The lovely team at My Cupcake Toppers have kindly agreed a reduced rate for our supporters to purchase either rice paper or edible icing cupcake toppers! They start from £1 (+ postage and packaging) and are available in two designs - 'Cystic Fibrosis Trust' logo, or 'Cystic Fibrosis why we're baking'. Head over to My Cupcake Toppers to order yours now, or call them on 0800 043 4557 or drop them an email.
Duck pin badges
We're happy to share these gorgeous duck pin badges on behalf of the South Lincs branch of the Cystic Fibrosis Trust. 100% of the proceeds will support our fight for a life unlimited by cystic fibrosis. The duck is a symbol of remembrance for a very special lady lost to cystic fibrosis, Helen Bond. Helen was a founding member of the South Lincs branch - and an avid collector of rubber ducks! She lost her battle in December 2014 aged just 28 years old. The rubber duck keeps her memory alive and helps the branch spread awareness of the condition. To get hold of your very own duck pin badge, send a private message to the South Lincs branch Facebook page.
Etsy knitted toys
Lesley & Julie from Rugby have set up their own shop on Etsy, selling their handmade knitted toys with 100% of the sale price coming to the Cystic Fibrosis Trust. To order yours today just head to their page on Etsy.
Wristbands for cystic fibrosis
A new style of wristband has been designed and produced to raise funds for the Cystic Fibrosis Trust.
The Apter family along with a group of friends have produced the wristband to raise funds for the Trust in memory of their lovely son James.

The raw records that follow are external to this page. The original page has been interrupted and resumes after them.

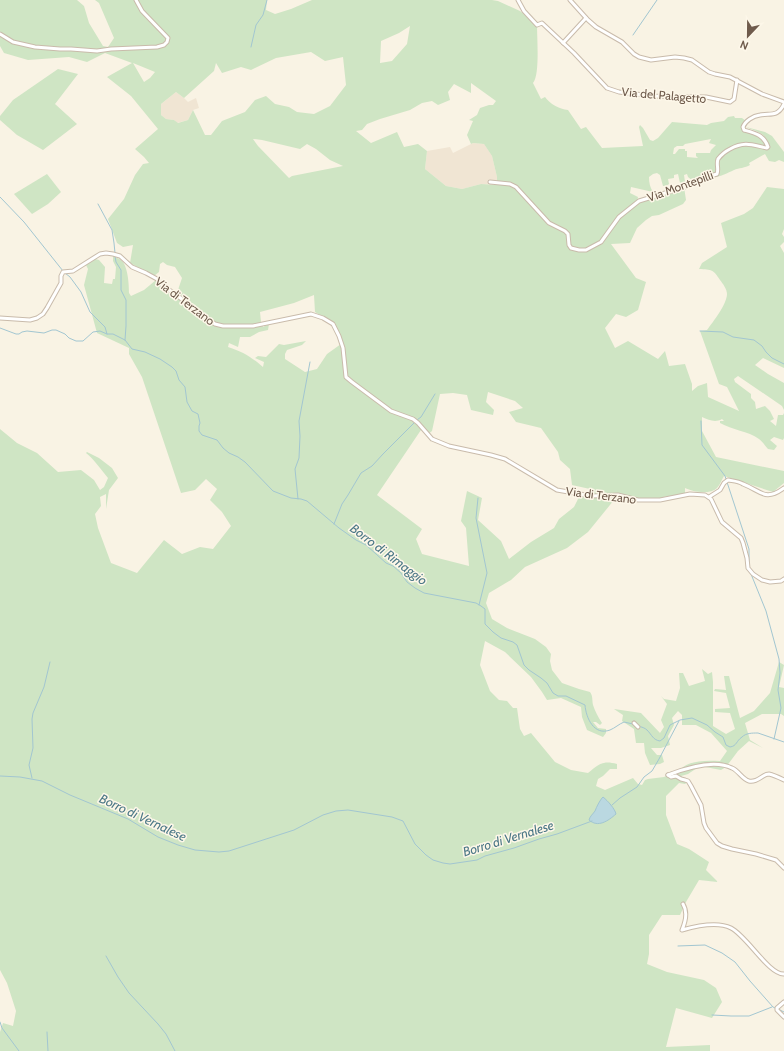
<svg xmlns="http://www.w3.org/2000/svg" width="784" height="1051" font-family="Cabin,sans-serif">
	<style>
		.residential { fill: #f0e5d3 }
		.green { fill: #cfe5c4; fill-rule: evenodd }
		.water { fill: #bad8e1; stroke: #a2c6d1 }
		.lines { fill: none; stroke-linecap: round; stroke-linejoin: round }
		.stream { stroke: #a2c6d1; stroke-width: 1 }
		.minor-casing { stroke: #c9bbab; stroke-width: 5 }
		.minor { stroke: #fff; stroke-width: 3 }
		.labels { text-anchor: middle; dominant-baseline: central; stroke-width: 3; stroke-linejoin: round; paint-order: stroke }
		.street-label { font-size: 12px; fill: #6f5b4c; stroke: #fdf7e9 }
		.water-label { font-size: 13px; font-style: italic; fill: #4c7887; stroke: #fdf7e9 }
	</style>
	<rect width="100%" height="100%" fill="#f9f3e4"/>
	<!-- residential -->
	<g class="residential">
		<path d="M176 92 184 98 188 102 196 98 199 108 193 110 188 120 177 123 174 120 166 119 161 115 160 105Z"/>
		<path d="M473 143 484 144 492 156 497 177 498 185 481 184 462 189 446 186 425 169 427 151 450 147 453 153Z"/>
	</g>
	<!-- green -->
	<g class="green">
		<path d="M0 0H77L84 6 89 23 103 46 108 47 114 38 99 3 95 0H267L266 10 275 14 291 9 312 0H492L498 1 520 11 537 25C537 37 540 75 533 83L541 99 545 97C550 104 559 109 568 110L581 129 586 127 602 148 643 146 639 127 640 125 643 128 650 140 653 141 658 138 672 122 707 125 711 123 724 121 728 117 734 116 735 118H742L746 121 744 130 762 136 768 144C766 132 754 131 746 127L765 132 772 136 784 152V162L779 160 775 162 769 161 765 154 749 163 750 165C745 168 739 168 734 170 725 174 716 180 706 175L693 181 688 177 687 174 684 175 685 182 680 183 678 174 674 175V178L668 179 669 184 666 186H663L660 175 657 173 653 174 649 177C649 183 650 187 653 192L631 187 630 193 638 197 637 202 684 187 686 200 683 204 659 215 652 216 646 220 637 228 630 243 611 244 636 278 646 282 638 310 626 317 616 314 605 328 615 348 628 341 658 359 665 351 669 366 685 364 692 384V391L698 386 707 383 708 397 739 411 727 387 719 384 700 331 707 330C713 322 727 304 727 294 727 289 723 284 720 280 713 269 712 270 699 269L702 263 727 247 721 223 744 214 753 208 767 187 784 189V229L782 234 784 237V242L780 246 784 253V368L763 358 755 365 768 374 784 383V410L782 406 738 376 734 379 735 382 751 394V398L755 402 756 409 765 406 770 411 774 419 770 421 776 426 778 415H783L784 413V438L783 440 774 437 770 440 777 446 774 450 768 449C765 446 763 442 759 439 748 431 732 430 720 423V421H724L722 419C715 423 709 420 702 417V431L716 457 784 471V483L773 492 724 476C722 479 720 485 717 488 710 495 693 492 685 488V494L663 497V495V498H646L640 502H632L614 500 588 532 567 548 525 567 511 580 489 593 486 603 492 619 507 628 535 639 546 647 551 654 550 661 552 670 562 683 579 689 590 692C593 696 592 700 593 705 595 711 598 717 602 723L600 725 596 722H593L598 728 606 729V733L603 737 587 730 582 717 581 707 561 698 547 700 542 692 531 677 505 652 485 641 480 665 490 691 499 700 507 701 513 708H517L520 729 524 736 531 733 555 762 571 770 588 773C599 764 603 760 617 764V769H610L603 776 598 779 596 786 605 790 633 778 638 784 642 785 645 780 648 779 664 777 668 775 676 776C683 760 704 760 720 761L727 751 711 733 696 725H682V715L678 711 672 718 674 725 668 736 670 745 661 748H651L657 755H662L664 762 660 764 650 765 645 753 644 743H636L634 729 622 721 623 715 614 709 641 713 660 733 664 727 661 720 667 704 661 696 664 699 676 701 680 688 679 673H683L689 686 705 681 702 669 708 674 712 672 713 682V726L726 734 735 729 730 713 715 712V709L730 708 726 693 714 691 715 689 726 690 724 676H729L740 718 754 711 770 693 779 662 784 665 779 687 784 688V716L781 714H762L745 723 750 740 763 748 749 741 738 751 726 767 721 770 700 766 688 774 681 776 689 781 685 784 679 783 666 796V815L677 844 689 849 709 862 706 870 718 882 699 880 686 902 680 915H662L649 935V954L647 964 667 972 704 980 716 988 722 1002 712 1018 676 1008 666 1047 710 1045V1051H0V1032L3 1023 13 1026 16 1011 7 983 0 970V429L17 443 37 453 58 472 81 470 94 480 100 490 104 487 108 478C102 471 93 458 86 453L87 452 99 458 112 468 118 478 109 490 106 509V494L100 497 101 506 95 514 98 528 111 563 137 573 164 540 182 554 200 547 213 549 231 526 222 512 210 500 217 489 206 479 195 490 181 493 142 377 129 354V348L97 333 84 285 88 269 86 265 95 259 99 260 105 267 104 283 112 284 113 279H115L116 267 113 261V256C116 257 120 259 122 261 128 267 129 285 129 293L131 296 144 290 156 280 168 293 176 296 182 278 175 267 167 265 163 262 160 264 159 272 154 276 130 263 133 245 123 247 117 243 108 219 124 199 135 175 143 164 149 163 144 157 135 149 158 129 131 96 107 77 132 63 105 53 87 62 69 57 28 60 4 53 0 46ZM410 26 407 44 392 61 380 63 381 41 399 33ZM311 52 325 61 343 57 346 85 330 106 314 114 297 112 289 107 275 104 266 96 255 100 245 112 222 121 211 135H205L193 110 188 120 178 123 174 120 166 119 161 115V104L176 92 184 98 214 71 216 63 222 73 241 67 251 70 276 58ZM133 63 155 72 150 78 144 82ZM471 83 496 101 493 105H489L480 108 477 115 469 120 473 121 467 135 471 144 473 143 484 144 492 156 497 177V185L481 184 462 189 446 186 425 169 427 151 418 144 404 147 397 132 371 143 356 131 362 130 367 124 380 119 410 110 422 103 432 101 438 105 450 100 448 92 454 84 471 93ZM253 139 262 140 300 149 307 144 316 149 330 160 343 166 292 176 289 178 258 146ZM711 139 709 143 716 145 711 150 710 153H696V156L698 158 687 157V151H685V149H679L675 154H673L674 148 677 146H683L685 144ZM314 295 315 312 327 319 333 325 341 344 327 354 317 369 305 372 285 359V354L287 350 302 345 306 341 284 345 279 344 266 357 258 356 255 358 264 362 263 367C250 356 243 352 228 347L229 343 238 347 240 337H250L259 332 268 330 269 324 263 327 261 322 260 312 294 303ZM488 392 515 401 523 408 509 412 516 422 541 428 558 452 560 460 570 469 572 485 590 489V496L580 495 574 507 559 519 554 528 531 542 509 559 501 541 478 520 482 498 467 491 461 521 466 528 469 566 422 554 416 539 422 529 377 495 423 427 427 435 432 431 440 394 453 393 467 395 471 410 493 415 494 410 486 402Z"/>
		<path d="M58 69 78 74 55 104 77 124 43 150 17 135 0 120V116L13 100Z"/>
		<path d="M47 174 61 192 48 204 32 214 14 194Z"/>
	</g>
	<!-- water -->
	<path class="water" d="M603 797C608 801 615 809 616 814 608 821 598 828 589 820 590 816 593 814 595 811 597 806 599 802 602 798Z"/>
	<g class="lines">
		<!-- stream -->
		<g class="stream">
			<path d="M633 35 657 0"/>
			<path d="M251 47 256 25 263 15 267 0"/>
			<path d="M0 197 24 222 63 271"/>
			<path d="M98 204 112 230 114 243 115 253"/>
			<path d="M115 256 116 262 121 270V290L126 300V326L125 340"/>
			<path d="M65 273 70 277 81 292 90 312 105 327 107 334"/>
			<path d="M0 328 16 334H19L22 332 27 331 44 333 52 330H56L65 334 69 338 76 341H83L93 332 100 331 107 334H113L125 340 132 349 145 352 160 359 172 367 176 371 179 380 185 387 187 402 192 411 198 414 200 423 199 426V431L202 435 217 440 223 448 229 453 238 457 245 462 273 491 291 498 301 499 307 501 339 528 356 540 366 545 386 563 393 566 401 573 407 582 415 588 424 593 476 603 481 606 485 609V624L493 632 501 638 513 642 517 645 524 665 529 670 541 678 547 683 553 693 558 696H566L585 705C586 718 594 736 610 730 615 728 619 724 624 722L633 724"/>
			<path d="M700 331 723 332 733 337 754 340 762 346 766 352 772 358 784 364"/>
			<path d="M417 420 421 417 435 394"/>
			<path d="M701 421 702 445 725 476 749 549V567"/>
			<path d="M478 498 476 518 487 573 479 605"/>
			<path d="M298 499 295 469 299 458 300 436 299 421 310 362"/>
			<path d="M334 524 342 504 348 495 361 473 372 466 383 454 415 422"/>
			<path d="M751 574 766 611 779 659 780 673 778 690 781 708 774 739"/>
			<path d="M638 726C642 727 645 728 647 730 652 735 653 740 660 741L664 738 670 725 680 720 692 718 707 725 715 732 723 737 726 745 730 747C737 746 736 741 742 737 746 733 752 733 758 733L784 742"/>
			<path d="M0 776 20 777 42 781 70 795 128 819 158 837 178 845 195 850 219 852 229 851 294 830 323 815 336 811 348 810 392 817 403 821 415 844 426 855 433 860 443 863 450 864 477 860 485 856 514 848 539 839 557 834 592 821"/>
			<path d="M32 778 29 765 33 748 32 719 33 713 44 687 50 662"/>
			<path d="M612 805 620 798 637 787 644 777 652 771 659 759 679 721"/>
			<path d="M678 946 705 945 722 953 735 962 750 981 773 1007 777 1009"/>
			<path d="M106 956 118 977 129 993 158 1024 166 1034 175 1051"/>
			<path d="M780 1010 784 1012"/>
			<path d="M712 1015 731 1016H749L772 1007"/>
			<path d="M0 1022 2 1028 19 1051"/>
			<path d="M47 1032 48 1051"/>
		</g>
		<defs>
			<g id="minor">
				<path d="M518 0 524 11 537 25 542 23 574 53 607 88 619 92 652 96 706 97 730 102 734 99 737 80"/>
				<path d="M570 0 588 20 596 27 622 42 634 54 639 57 651 60 675 57 684 58 692 60 709 72 715 74 730 77 762 94 784 102"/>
				<path d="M0 34 13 42 35 47 60 49H71L97 51 111 49 157 47 164 45 167 42 168 38 142 11 136 0"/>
				<path d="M563 43 586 18"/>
				<path d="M490 182 510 184 516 187 549 223 565 231 568 234 569 245 571 248 579 250H586L601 242 619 217 639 201 688 186 707 177 717 174C719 169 716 164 718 159 721 155 726 151 730 149 745 141 752 145 767 148L768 147C764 135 755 133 744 130L743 127C745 121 753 116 760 115 771 113 778 117 784 104"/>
				<path d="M0 318 30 320 37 318 43 314 47 308 61 283V276L63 272 73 271 100 254 106 253 113 254 120 256 132 267 146 273 157 279 163 286 174 293 197 311 215 324 223 326H253L311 314 323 318 333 324 339 336 343 348 346 377 352 382 391 411 413 419 418 423 432 439 449 446 491 455 505 459 557 490 591 496 618 495 638 500H660L690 494 705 495 711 499 722 522 741 538 743 543 747 558 748 568 753 574 762 580 770 582 781 581 784 579"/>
				<path d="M709 497 720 490 724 483 728 480C733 481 738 481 743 484 761 491 765 502 784 488"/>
				<path d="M634 723 638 727"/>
				<path d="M668 775 671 777 676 776 681 779 685 780 688 781 691 786 701 805 704 823 706 828 717 843 722 846 732 849 756 854 776 860 784 868"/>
				<path d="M668 775C686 768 714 759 732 768 739 771 742 779 749 781 758 783 762 774 769 774 774 775 780 778 784 780"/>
				<path d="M683 904C688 912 685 923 682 930 696 926 717 921 731 928 747 936 769 975 784 974"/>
				<path d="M784 1002 777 1008V1010L784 1017"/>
			</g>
		</defs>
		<!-- minor casing -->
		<use href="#minor" class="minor-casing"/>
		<!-- minor -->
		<use href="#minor" class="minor"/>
	</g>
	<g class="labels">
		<!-- street labels -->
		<g class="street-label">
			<text transform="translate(664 95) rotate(5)">Via del Palagetto</text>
			<text transform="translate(680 186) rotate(-20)">Via Montepilli</text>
			<text transform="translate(185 301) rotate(37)">Via di Terzano</text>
			<text transform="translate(601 495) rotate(7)">Via di Terzano</text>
		</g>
		<!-- water labels -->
		<g class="water-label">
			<text transform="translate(389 554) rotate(37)">Borro di Rimaggio</text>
			<text transform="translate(143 817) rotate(25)">Borro di Vernalese</text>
			<text transform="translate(508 838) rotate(-17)">Borro di Vernalese</text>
		</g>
	</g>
	<!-- north arrow -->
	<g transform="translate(748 36) rotate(202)" stroke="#fdf7e9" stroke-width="3" paint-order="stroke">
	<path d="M0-3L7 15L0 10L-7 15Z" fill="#6f5b4c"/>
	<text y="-6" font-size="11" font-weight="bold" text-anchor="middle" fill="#6f5b4c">N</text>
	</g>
</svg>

James had cystic fibrosis and was also diagnosed with leukemia in April 2011. He lost his battle against leukemia on 8 September 2011. Selling the wristbands will keep James' memory alive whilst raising funds for a charity that is very close to his family's hearts. Order your wristband today.
The Little Cook Book
'The Little Cook Book' written by Alex Sayers for her son Enzo has already raised over £13,000 for the Trust. The cook book was inspired by meals savoured during a childhood spent in Italy watching her Italian grandmother in the kitchen.
The easy to follow recipes include 'Nonna Lisa's Meat Balls', 'Italian Chicken', 'Creamy Mushroom Pasta', 'Sausage Bake' and many more tempting recipes.
TV Chef Gino D'Acampo has also contributed two recipes as well as personal trainer Ben Mudge.
The cook book is still available at £10 with all proceeds going directly to the Trust.
Please contact Alex Sayers via email at email@example.com.
Portraits of cystic fibrosis book
Photographer Simon Wiffen's book '47 / A Life With Cystic Fibrosis' is a collection of intimate and compelling portraits, exploring the realities of living with cystic fibrosis.
Each subject featured in the book offers their insight into life and the condition.
For each copy sold, £5 will be donated to the Cystic Fibrosis Trust. The book is available to order from Simon's website for £20.